→ **AIM**
Count the lines below that contain the string "planeOp", and give only the number.

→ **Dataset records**
>>>

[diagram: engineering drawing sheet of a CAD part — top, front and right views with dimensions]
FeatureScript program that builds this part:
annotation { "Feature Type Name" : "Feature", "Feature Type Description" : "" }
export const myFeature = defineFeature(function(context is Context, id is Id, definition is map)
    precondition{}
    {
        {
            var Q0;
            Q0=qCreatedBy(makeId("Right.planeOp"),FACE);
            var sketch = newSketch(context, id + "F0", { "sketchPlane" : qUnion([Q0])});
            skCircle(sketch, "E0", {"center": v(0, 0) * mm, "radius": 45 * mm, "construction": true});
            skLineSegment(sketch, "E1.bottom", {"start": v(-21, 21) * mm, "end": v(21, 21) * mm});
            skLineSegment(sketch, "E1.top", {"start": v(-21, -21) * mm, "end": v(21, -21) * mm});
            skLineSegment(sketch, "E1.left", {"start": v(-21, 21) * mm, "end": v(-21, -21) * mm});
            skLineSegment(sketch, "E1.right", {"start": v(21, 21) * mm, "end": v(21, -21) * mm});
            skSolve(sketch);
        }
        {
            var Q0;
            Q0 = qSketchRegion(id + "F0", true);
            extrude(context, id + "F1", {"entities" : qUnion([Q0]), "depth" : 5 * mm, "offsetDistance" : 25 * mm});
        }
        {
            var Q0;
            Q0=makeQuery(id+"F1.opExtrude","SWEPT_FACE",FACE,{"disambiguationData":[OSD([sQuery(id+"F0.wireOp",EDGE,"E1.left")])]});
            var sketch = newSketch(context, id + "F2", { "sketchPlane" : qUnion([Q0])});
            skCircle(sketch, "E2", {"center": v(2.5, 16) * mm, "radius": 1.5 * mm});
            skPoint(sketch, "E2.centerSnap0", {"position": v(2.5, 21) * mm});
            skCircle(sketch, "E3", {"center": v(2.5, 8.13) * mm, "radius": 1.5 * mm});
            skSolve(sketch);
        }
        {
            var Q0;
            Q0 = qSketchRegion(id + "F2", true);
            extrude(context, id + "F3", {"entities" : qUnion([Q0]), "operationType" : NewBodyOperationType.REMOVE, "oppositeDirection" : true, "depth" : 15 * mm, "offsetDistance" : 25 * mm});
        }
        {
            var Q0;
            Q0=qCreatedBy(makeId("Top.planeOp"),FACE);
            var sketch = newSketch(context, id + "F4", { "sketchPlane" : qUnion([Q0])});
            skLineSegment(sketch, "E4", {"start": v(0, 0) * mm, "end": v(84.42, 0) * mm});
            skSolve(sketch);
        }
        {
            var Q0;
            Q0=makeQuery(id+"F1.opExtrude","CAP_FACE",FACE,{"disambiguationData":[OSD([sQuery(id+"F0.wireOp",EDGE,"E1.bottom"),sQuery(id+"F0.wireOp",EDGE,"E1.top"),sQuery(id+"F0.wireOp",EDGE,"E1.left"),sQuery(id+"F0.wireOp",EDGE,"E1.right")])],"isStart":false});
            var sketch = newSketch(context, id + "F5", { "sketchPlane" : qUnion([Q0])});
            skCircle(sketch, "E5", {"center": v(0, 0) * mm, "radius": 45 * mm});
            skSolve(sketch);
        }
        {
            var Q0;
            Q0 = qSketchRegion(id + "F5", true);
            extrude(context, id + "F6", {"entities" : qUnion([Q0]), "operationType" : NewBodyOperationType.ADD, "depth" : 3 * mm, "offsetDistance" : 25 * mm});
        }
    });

<<<
>>>

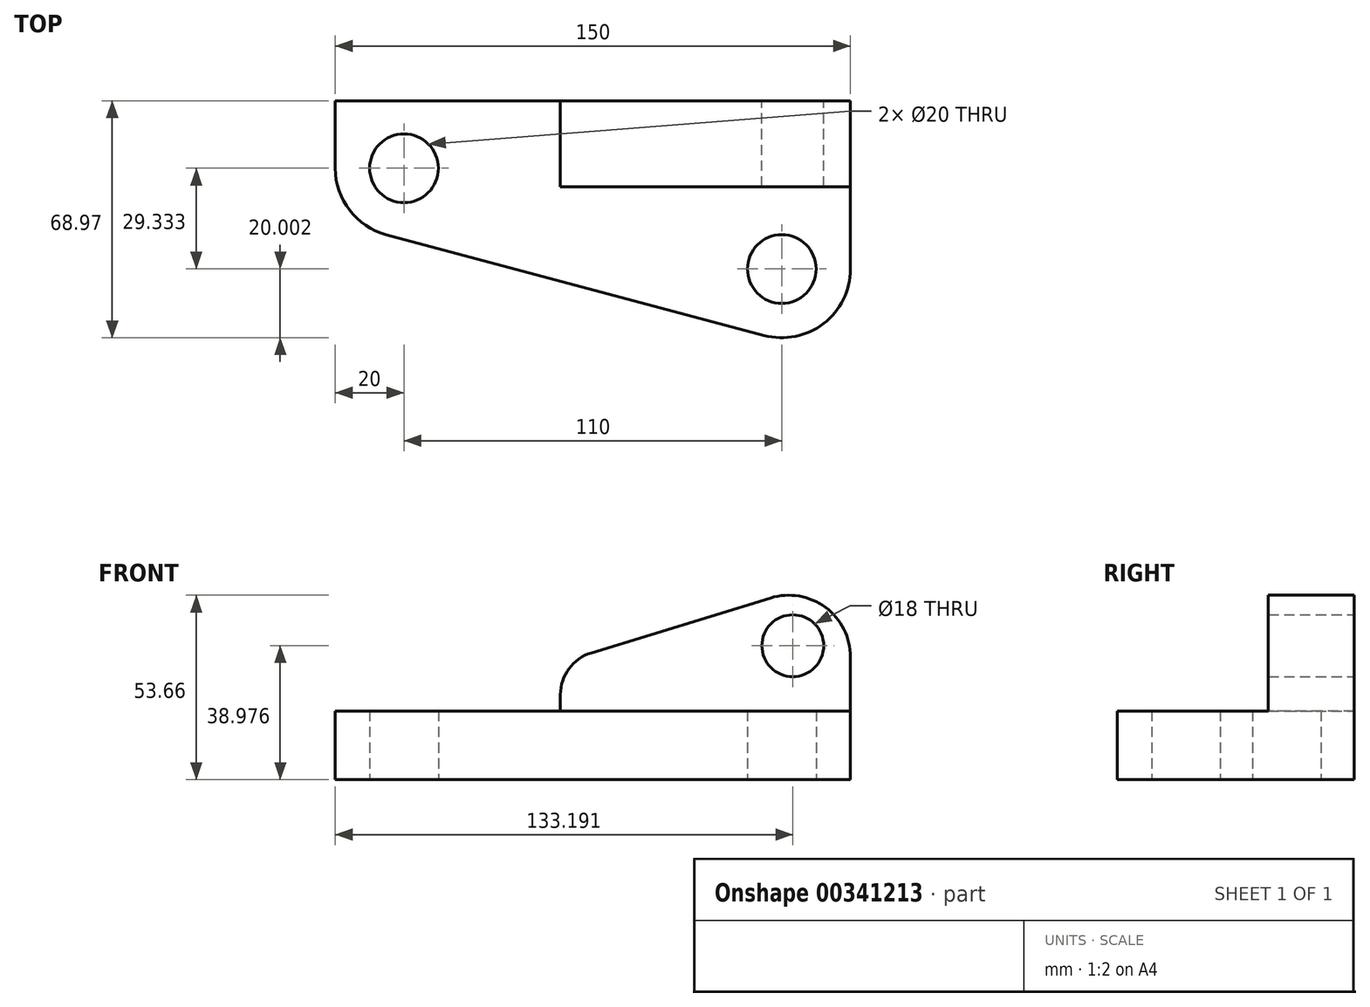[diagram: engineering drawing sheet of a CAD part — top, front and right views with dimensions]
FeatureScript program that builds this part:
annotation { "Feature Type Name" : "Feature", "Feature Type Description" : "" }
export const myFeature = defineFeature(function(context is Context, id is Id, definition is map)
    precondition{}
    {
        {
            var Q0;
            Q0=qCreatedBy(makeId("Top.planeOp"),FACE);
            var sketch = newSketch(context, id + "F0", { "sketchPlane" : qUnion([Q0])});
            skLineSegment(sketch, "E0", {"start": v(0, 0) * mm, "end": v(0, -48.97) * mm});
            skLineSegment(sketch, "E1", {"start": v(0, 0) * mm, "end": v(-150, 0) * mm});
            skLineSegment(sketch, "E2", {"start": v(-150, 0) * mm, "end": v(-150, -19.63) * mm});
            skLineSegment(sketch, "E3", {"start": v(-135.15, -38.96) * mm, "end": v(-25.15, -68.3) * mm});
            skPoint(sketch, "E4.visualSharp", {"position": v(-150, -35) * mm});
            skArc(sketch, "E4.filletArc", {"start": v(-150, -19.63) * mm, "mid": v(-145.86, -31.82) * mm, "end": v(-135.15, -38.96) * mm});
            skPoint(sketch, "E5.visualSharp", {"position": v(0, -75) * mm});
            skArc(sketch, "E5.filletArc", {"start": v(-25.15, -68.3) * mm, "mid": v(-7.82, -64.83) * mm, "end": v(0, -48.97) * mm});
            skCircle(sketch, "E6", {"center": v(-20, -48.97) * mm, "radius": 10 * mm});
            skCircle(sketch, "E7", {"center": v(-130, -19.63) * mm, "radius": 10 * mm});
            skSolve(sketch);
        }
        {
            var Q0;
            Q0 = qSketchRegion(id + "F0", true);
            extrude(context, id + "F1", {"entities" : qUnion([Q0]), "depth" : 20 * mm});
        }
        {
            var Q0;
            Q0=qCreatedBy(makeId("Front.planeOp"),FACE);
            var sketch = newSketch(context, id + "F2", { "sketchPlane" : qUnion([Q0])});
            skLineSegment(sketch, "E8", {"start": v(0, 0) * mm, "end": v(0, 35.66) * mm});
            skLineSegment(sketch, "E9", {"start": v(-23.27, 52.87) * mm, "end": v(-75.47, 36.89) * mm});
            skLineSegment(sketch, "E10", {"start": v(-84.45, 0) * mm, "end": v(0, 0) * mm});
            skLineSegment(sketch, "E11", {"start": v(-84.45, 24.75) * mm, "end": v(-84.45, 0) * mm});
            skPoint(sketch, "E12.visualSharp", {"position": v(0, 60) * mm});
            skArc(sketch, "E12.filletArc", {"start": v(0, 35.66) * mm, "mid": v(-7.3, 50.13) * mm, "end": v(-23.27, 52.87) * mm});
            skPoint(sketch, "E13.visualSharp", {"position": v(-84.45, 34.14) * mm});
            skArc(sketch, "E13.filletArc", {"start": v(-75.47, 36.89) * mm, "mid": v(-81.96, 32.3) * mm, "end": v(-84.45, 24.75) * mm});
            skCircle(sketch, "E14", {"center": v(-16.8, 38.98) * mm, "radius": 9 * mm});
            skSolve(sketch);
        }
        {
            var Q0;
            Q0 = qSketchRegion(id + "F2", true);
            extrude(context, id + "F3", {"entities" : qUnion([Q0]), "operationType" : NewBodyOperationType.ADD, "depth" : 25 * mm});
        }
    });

<<<

→ **SOLUTION**
4